Page 75
Story: Acolyte
Letting go of her hand, he nearly flung it away from him.
“Aiden said that I might start seeing things if I didn’t pull back.” Skye squeezed his eyes shut, pressing a hand against the ache in his chest. “The battle at the canyon, the stress of losing you, the lack of sleep—that’s what this is. It’s just my mind trying to cope, making up stories more palatable than the truth. I probably heard something when I was drunk and passing by the Swap that night. The dream was just a coincidence. The blue lights were just a hallucination, the dark finally getting to me, and thenyou…” The laugh that came out of him sounded hysterical, even to his own ears. “I mean… look at you. Look at that dress!”
Taly glanced down, picking at her skirts. “What’s wrong with my dress?”
“You’d never wear it. That’s what’s wrong with it. That dress is a product of my own imagination. I had a dream where we were dancing, and this entire conversation…” He shook his head, taking a shuddering breath. “This is just me torturing myself.”
Skye let his head hit the wall, half tempted to give in to the insanity. There were more shades and more fighting waiting for him, more decisions to be made. But maybe… maybe this was where he stopped. Maybe this was where his story ended, alone and in the dark with the ghost of a woman he had failed to save.
“I know it’s hard.” Her throat bobbed. Her own eyes glistened. “And I’m sorry to say that things are going to get a lot worse before they begin to get better. The problem you’re facing…” She paused, letting out a soft sound of frustration as she considered her words.
“All your life,” she said carefully, “everything has followed a logical path. The next step was clear, the answers were easy, and when they weren’t, you had someone telling you what to do. This time, though—what seems right will be wrong, what’s wrong will be right, and you’re going to have to decide for yourself which is which. You’re going to have to evolve. You have to start seeing the world in intersects and angles instead of just straight lines.”
Standing, Taly offered him a hand.
But he just stared blankly, unable to muster the energy to take it, to make himself stand. She offered him hope, but… Taly would never say these things. She was more likely to kick him than offer him words of encouragement. This was just his subconscious telling him what he wanted to hear.
With a sigh, she let her hand drop. “If what you need is proof, I can offer that.”
Skye’s eyes snapped to hers. His heart began to pound, even if he was still reluctant to seize that spark of hope.

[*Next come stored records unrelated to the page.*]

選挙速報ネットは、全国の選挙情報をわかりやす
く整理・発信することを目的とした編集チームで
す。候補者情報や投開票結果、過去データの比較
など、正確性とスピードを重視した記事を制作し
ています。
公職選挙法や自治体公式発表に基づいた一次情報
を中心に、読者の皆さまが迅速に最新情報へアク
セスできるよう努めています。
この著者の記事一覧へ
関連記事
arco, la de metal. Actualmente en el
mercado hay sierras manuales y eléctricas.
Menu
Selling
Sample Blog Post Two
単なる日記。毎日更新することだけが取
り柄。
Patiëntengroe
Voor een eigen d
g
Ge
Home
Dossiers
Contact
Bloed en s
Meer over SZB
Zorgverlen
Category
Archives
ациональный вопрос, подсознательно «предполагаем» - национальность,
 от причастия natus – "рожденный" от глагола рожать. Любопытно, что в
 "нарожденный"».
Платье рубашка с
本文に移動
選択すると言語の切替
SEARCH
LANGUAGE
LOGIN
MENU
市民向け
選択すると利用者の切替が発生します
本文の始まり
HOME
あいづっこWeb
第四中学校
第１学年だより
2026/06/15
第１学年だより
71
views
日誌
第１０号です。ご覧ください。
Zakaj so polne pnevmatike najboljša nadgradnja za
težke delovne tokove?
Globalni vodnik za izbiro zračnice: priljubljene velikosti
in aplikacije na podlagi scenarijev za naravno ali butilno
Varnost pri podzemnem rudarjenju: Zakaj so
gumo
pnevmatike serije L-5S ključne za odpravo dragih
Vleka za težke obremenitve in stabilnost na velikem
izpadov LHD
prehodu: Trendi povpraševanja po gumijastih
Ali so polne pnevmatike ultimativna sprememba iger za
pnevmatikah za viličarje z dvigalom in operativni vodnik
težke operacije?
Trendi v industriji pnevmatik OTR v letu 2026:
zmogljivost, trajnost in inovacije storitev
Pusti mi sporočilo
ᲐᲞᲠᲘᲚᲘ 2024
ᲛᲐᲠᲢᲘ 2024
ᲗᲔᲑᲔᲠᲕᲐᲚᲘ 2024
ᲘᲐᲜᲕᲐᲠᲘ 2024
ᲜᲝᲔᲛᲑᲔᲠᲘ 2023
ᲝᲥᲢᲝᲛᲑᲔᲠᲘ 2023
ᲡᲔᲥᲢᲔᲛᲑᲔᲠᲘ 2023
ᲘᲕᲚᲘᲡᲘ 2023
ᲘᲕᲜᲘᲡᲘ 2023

“Back at my room at the tavern,” she said, “there’s a loose board underneath the bed. Go there and take what’s inside. Tell me then if you think I’m real or not.”
Taly dipped down so that their eyes were at the same level—him kneeling on the ground, back against the wall, and her leaning over him.
“Don’t give up, Em. This is not our last chapter. You will see me again.”
And then she kissed him—soft as a whisper. His eyes drifted closed.
When he opened them, she was gone.
Chapter 16
-An excerpt from the Essential Fey Survival Guide
Rule #2: If you happen upon a time mage’s journal, do not retrieve it. It has not been misplaced.
There was a black suit spread out on the bed, freshly pressed and waiting.
Skye wasn’t sure how long he had been staring at it.
They had finally cleared out the tunnels, and the first thing he had done when he had been released was shower. The water had been hot and strong, and he had stood there in a daze, watching as the grime of the past week spiraled down the drain, streaks of black against the white porcelain.
But now that he was clean, standing with a towel around his waist in his darkened bedroomon the top floor of the Castaros’ townhouse, there was that suit to deal with. Sarina must have laid it out while he was in the washroom. Or maybe he just hadn’t noticed it when he trudged past the first time, peeling off his armor as he went.
It was black. The shirt, the pants, the coat… Mourning colors.
Because Taly was gone. Dead.
And even though they were living in a world gone mad, fighting an enemy that had no name and no face, there were still customs that needed to be observed. The family would dress in black, and the curtains would remain drawn—not because the dead demanded it but because the living needed something to give order to their pain. Some sort of structure on which to mount their suffering so that they could move forward.
So that they could forget.
Skye let the towel drop. He almost reached for the shirt—then stopped.
If what you need is proof, I can offer that.
He shook his head at the memory. He hadn’t gone to the tavern, if only because going would feed into the illusion. Everything he had seen and heard down in those tunnels—it wasn’t real. He knew that. Just like he knew that if he put on those clothes, those colors, it would be admitting an end. It would be the start of a goodbye he’d never wanted to say, and was he really ready for that? If there was even a whisper of a chance, no matter how impossible it might seem, why wouldn’t he grab it?